The strange thing is that due to the large fuselage it looks deceptively like a smaller airliner until you get close enough to see the details - and then it seems BIG all of a sudden!

Regards,

Henning (HoHun)


----------



## Airframes (Sep 27, 2008)

Great pics and a beast of a bus. Being a double-decker, is there a conductor on board who shouts "Room on top!", as they used to do on the old London buses?!!!


----------



## Micdrow (Sep 28, 2008)

Great job there Wildcat.


----------



## Wayne Little (Sep 28, 2008)

Nice Andy!


----------



## Gnomey (Sep 28, 2008)

Good stuff Andy! I saw her in Singapore when I was on my way to Sydney puts a 747 to shame (especially inside - she has much more room an is more comfortable).

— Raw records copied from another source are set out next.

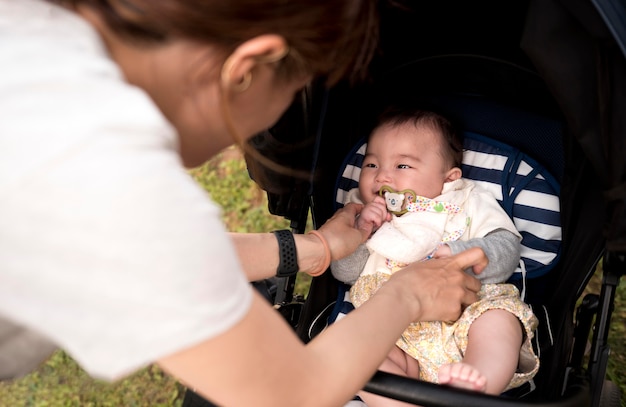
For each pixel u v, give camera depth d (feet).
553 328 5.77
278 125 5.10
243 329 2.65
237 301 2.56
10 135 2.14
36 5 2.49
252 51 2.55
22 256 2.21
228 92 2.74
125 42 2.51
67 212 2.15
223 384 2.72
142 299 2.31
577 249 5.70
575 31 3.94
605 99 3.89
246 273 4.77
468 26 6.02
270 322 2.83
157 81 2.64
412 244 5.97
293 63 2.87
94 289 2.26
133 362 2.42
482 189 6.46
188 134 2.93
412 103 6.64
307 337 5.87
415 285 4.50
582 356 5.16
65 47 2.35
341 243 5.40
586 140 4.21
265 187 5.53
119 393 8.54
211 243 2.43
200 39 2.48
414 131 6.40
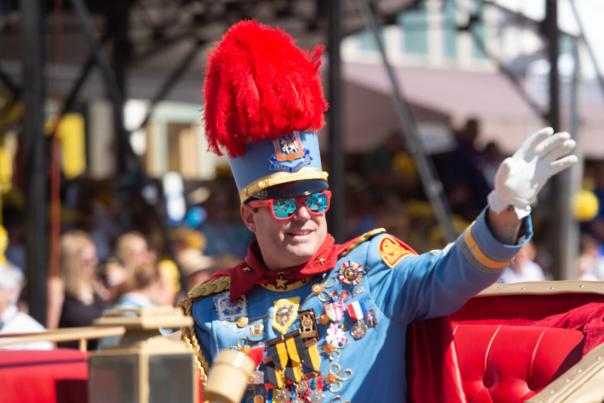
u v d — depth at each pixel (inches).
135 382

Here is my pics - they are not great as it was dark and I was shooting through the glass of the Terminal. Airbus A380 - a set on Flickr


----------



## JugBR (Oct 2, 2008)

its huge !


----------



## trackend (Oct 3, 2008)

super stuff WC


----------



## RabidAlien (Oct 3, 2008)

Daz one big flying machine!!! I'm guessing that the arcing upward-curve of the wings is because of the size of the plane? Kinda gives it a graceful look....like a ballerina driving a dumptruck...


----------



## Heinz (Oct 9, 2008)

Great shots Andy! 

Shes a behemoth!


----------